Saturday, January 5, 2013

New Info on O'Hagan Family Members

I heard from cousin Beverly Rogers McMahan asking how Agnes O'Hagan died as she was quite young which drove me to do some research and update this blog.

Agnes was 20 years old when she died on Sept. 30, 1918. The story I have heard is that she died of a shotgun wound. There were no witnesses but they believe that she was throwing garbage down the hill toward Egan's Creek when she saw a rattlesnake and then went to the house for a shotgun to kill it. They found her body on the ground with the shotgun nearby and one of her shoes off her foot with the heel broken off. They came pretty quickly when they hear the gunshot.

I also looked some other members of the family:


William died on June 7, 1915 of lockjaw. He was 14 years old.

Edith was admitted to the Florida Mental Hospital at Chattahoochee, FL between 1920 and 1930. Census records for 1920 list Edith as part of my grandmother Irene and her husband James Ball's household along with her brother Joe O'Hagan. She is listed in the 1930, 1940 and 1945 Census at Chattahoochee. She died there on Sep. 27, 1982, and I believe she is buried there. Cousin Jimmy said that Papa visited Edith and would come back feeling very sad and that Papa wanted her to be buried next to her twin brother William in the family plot at Bosque Bello Cemetary in Fernandina.
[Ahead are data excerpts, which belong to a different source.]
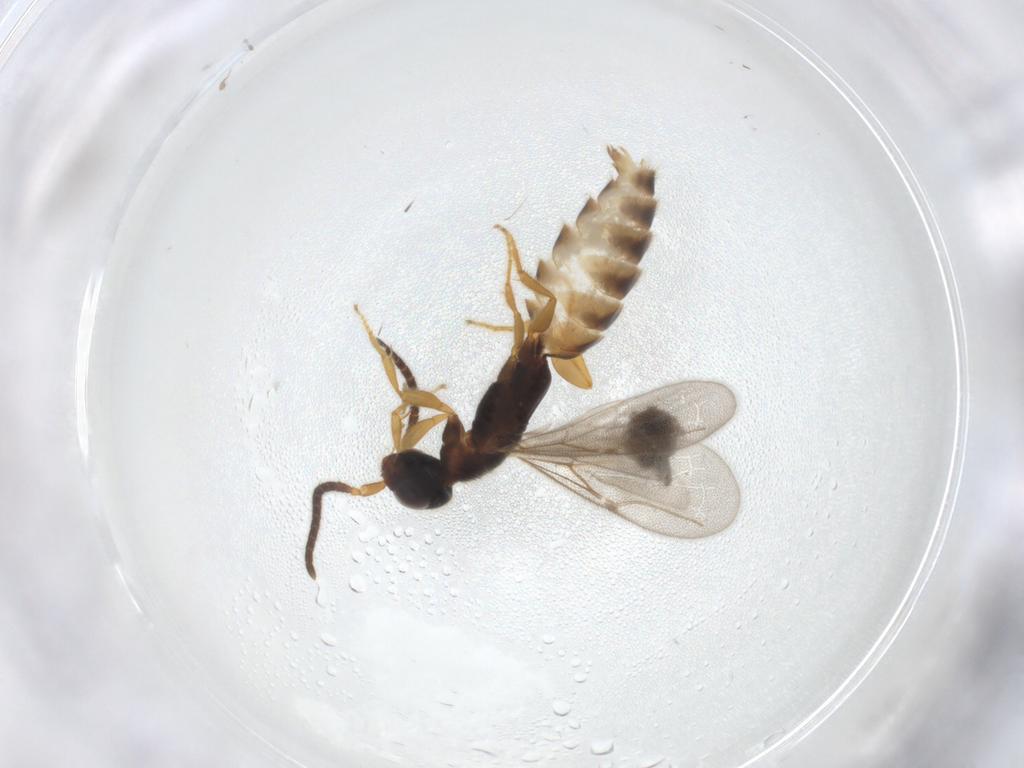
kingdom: Animalia
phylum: Arthropoda
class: Insecta
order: Hymenoptera
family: Bethylidae
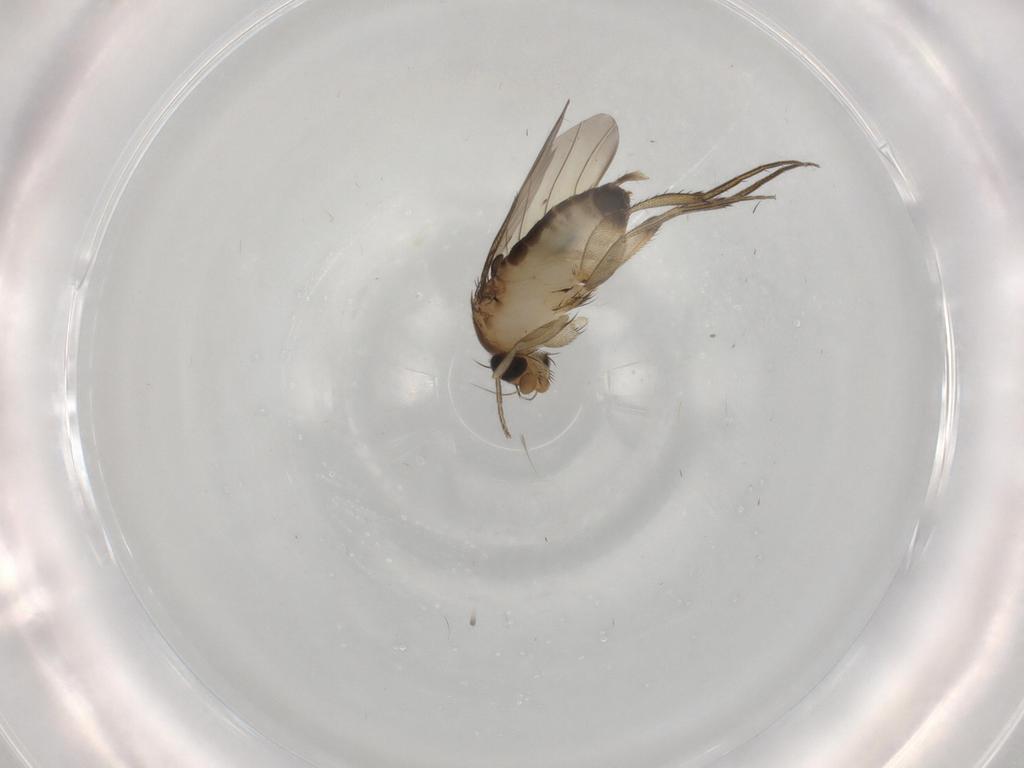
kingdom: Animalia
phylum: Arthropoda
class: Insecta
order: Diptera
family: Phoridae
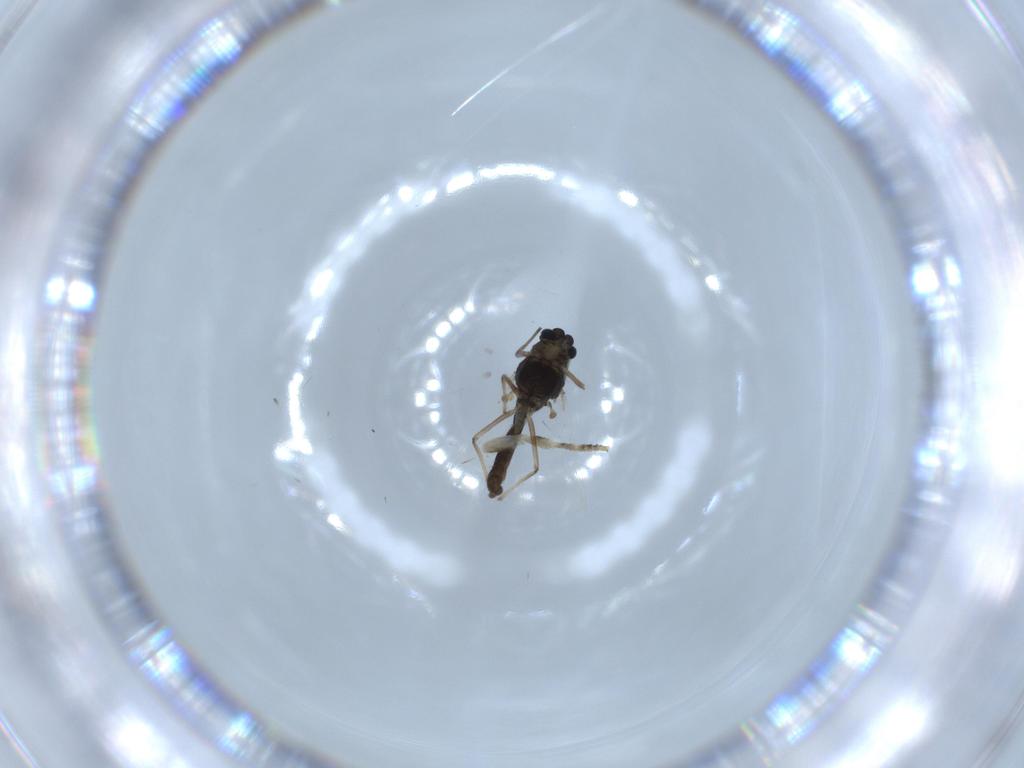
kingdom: Animalia
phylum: Arthropoda
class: Insecta
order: Diptera
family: Chironomidae
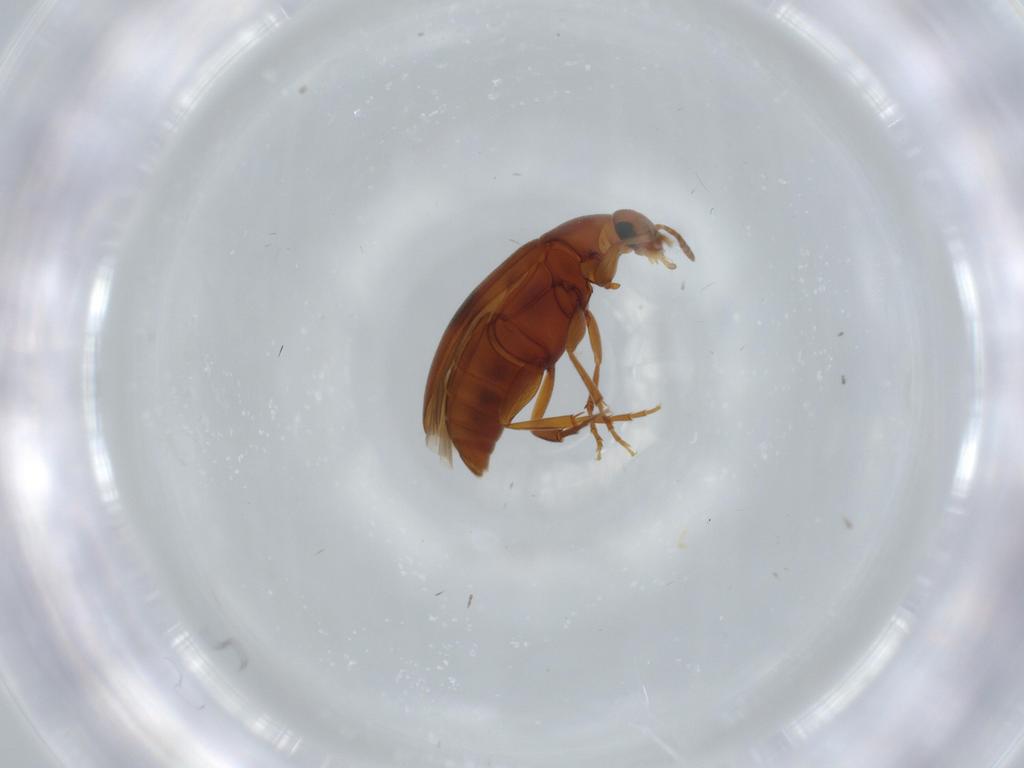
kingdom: Animalia
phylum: Arthropoda
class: Insecta
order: Coleoptera
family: Scraptiidae
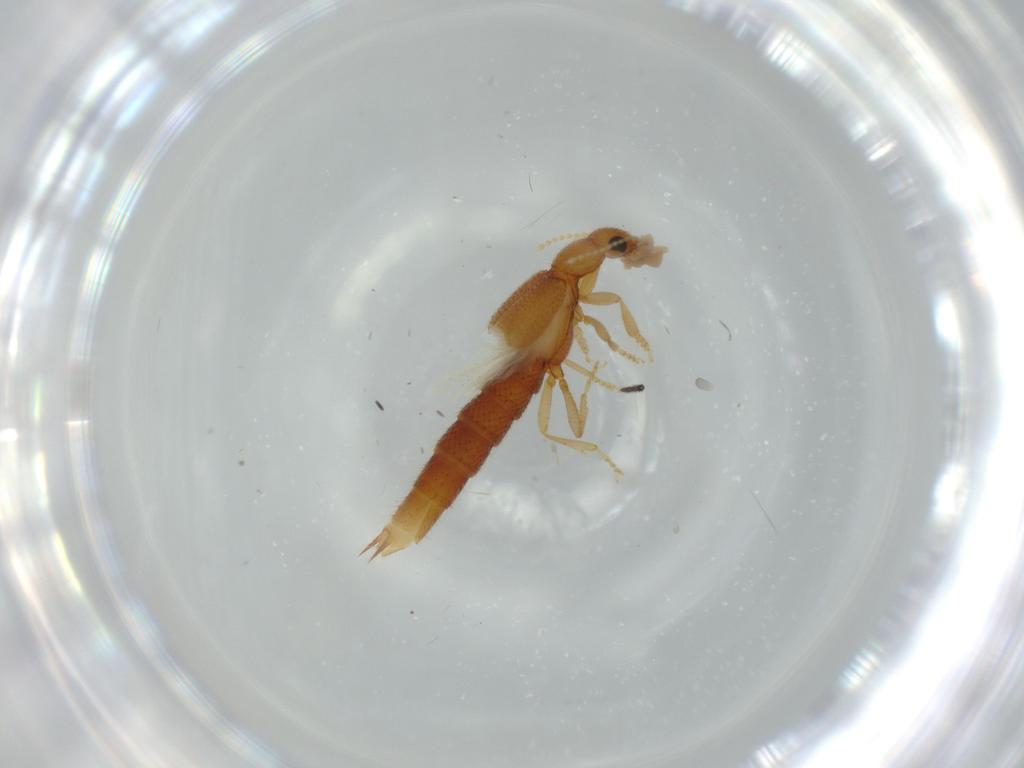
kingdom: Animalia
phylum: Arthropoda
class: Insecta
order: Coleoptera
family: Staphylinidae
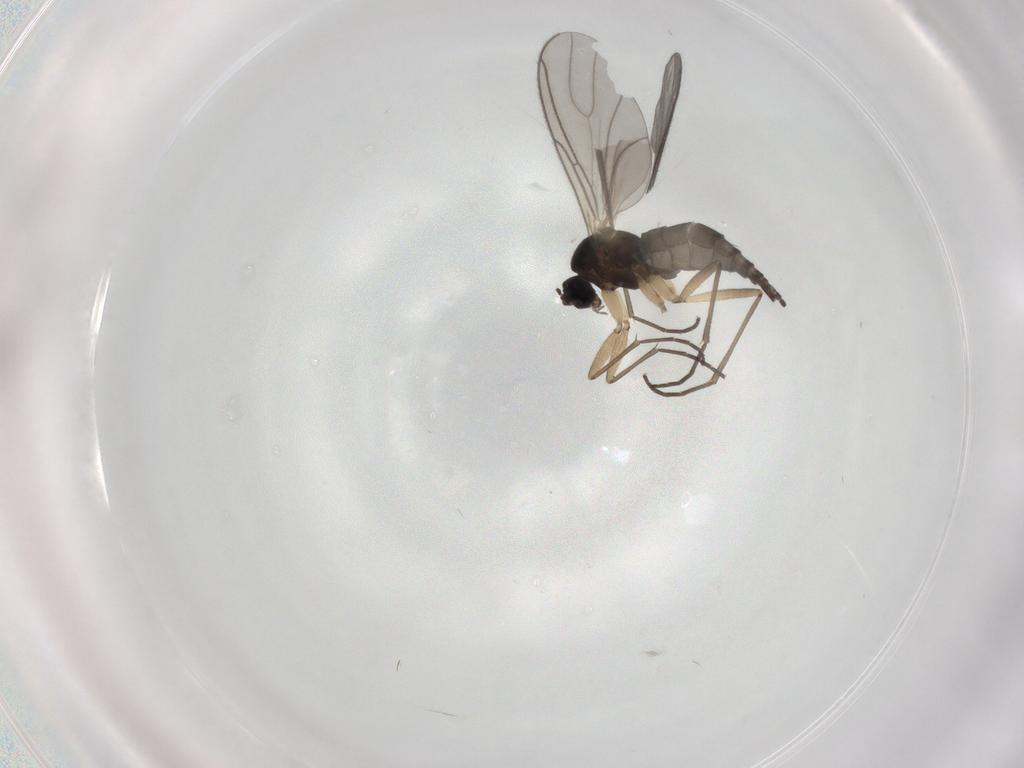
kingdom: Animalia
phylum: Arthropoda
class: Insecta
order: Diptera
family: Sciaridae
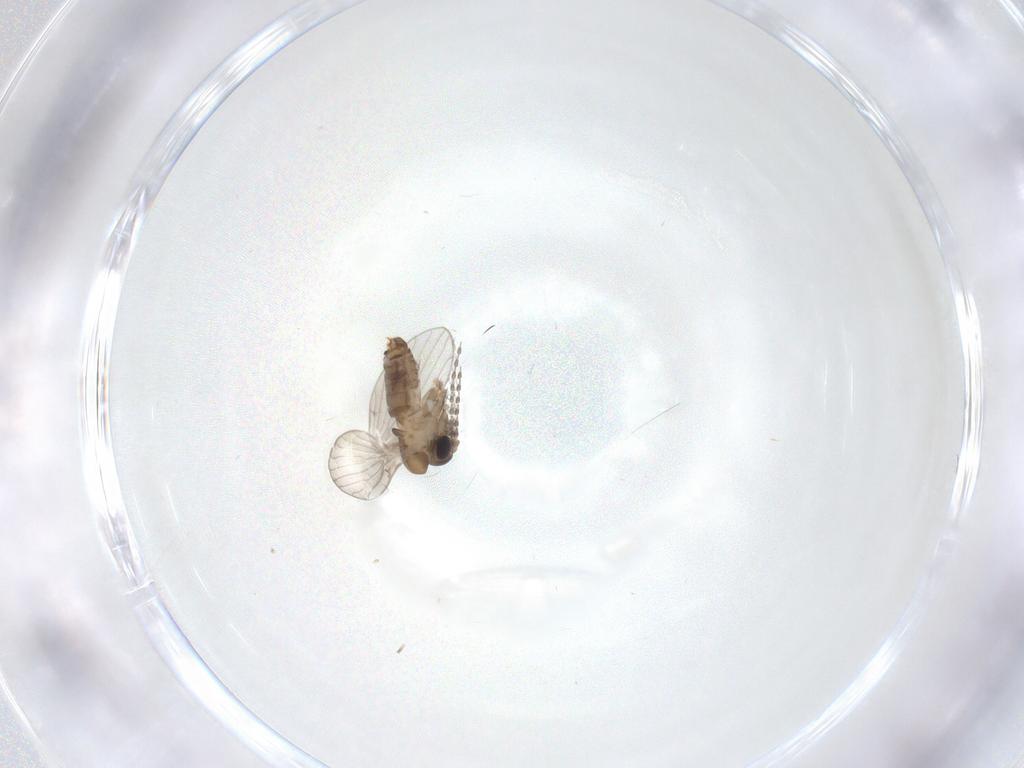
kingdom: Animalia
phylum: Arthropoda
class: Insecta
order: Diptera
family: Psychodidae
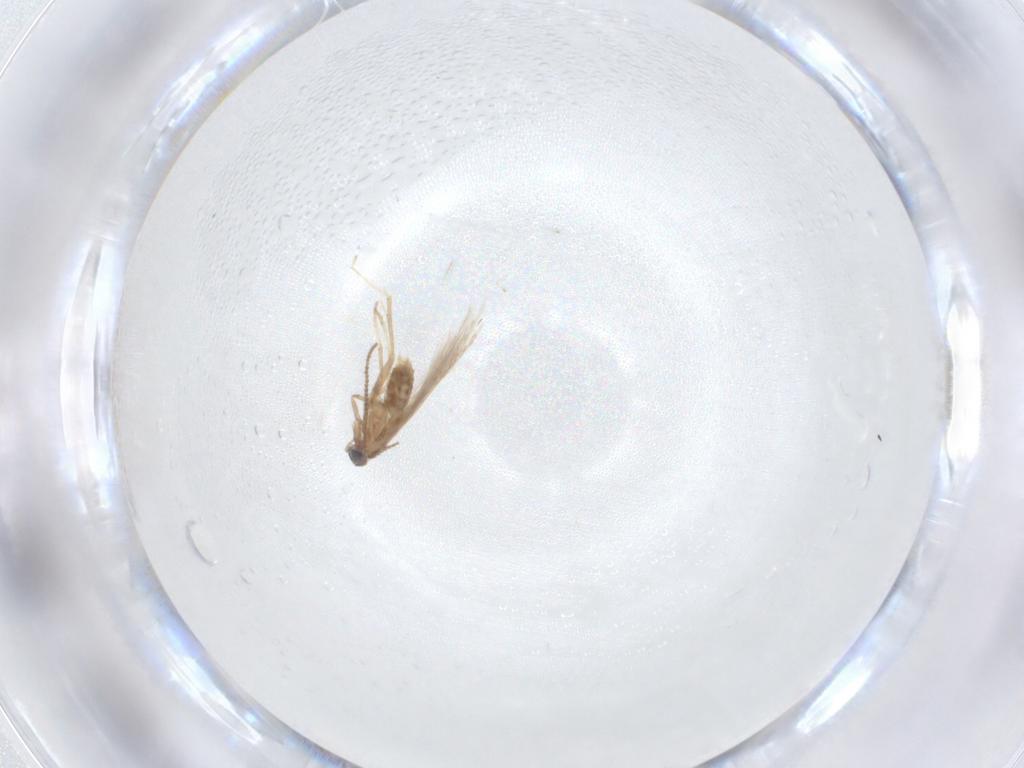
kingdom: Animalia
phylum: Arthropoda
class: Insecta
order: Lepidoptera
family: Nepticulidae
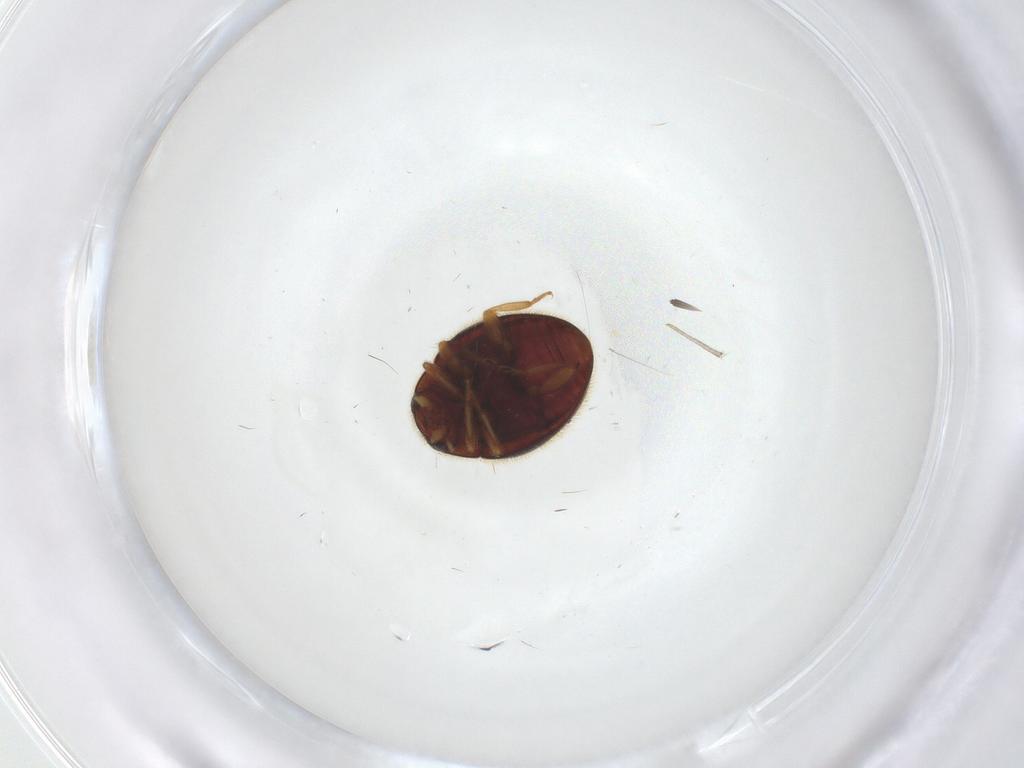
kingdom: Animalia
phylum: Arthropoda
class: Insecta
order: Coleoptera
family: Coccinellidae
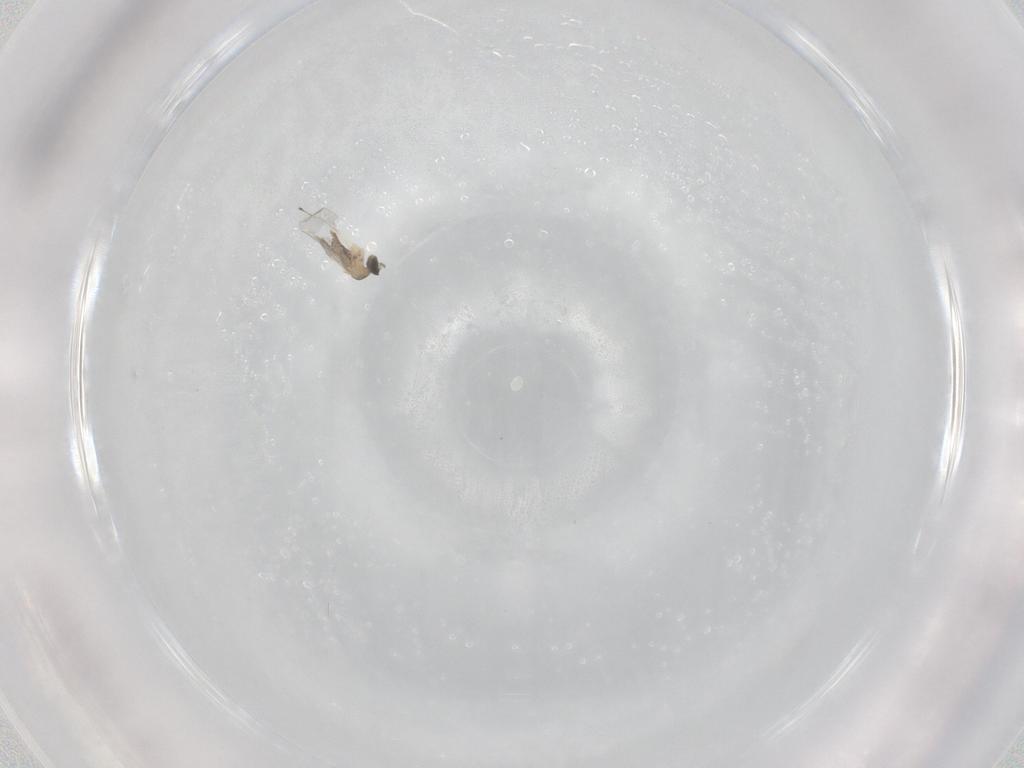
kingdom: Animalia
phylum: Arthropoda
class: Insecta
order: Diptera
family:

I thought John J. O'Hagan, Papa's brother drowned at Sullivan's Island, but I found that he actually drowned at Georgetown in 1909:


O’Hagan, John J. who for 30 years was lighthouse keeper for Charleston Harbor fell into the water at Sullivan’s Island and drowned. Newberry (SC) Observer 10/1/1909, page 1.

Robert Edward O'Hagan

From Gail O'Hagan Saur:

Just thought I'd pass on a bit of humor about my dad. When he was born he was to be named Thomas John. His father's name was Robert Edward. The hospital personnel put all the names on his birth certificate. Daddy's legal name was Thomas John Robert Edward O'Hagan. Mother said he took the name Joseph as his conformation name so he became Thomas John Robert Edward Joseph O'Hagan. I remember smiling whenever I was asked as a child to fill in the father's full name.....there was never enough room to write it!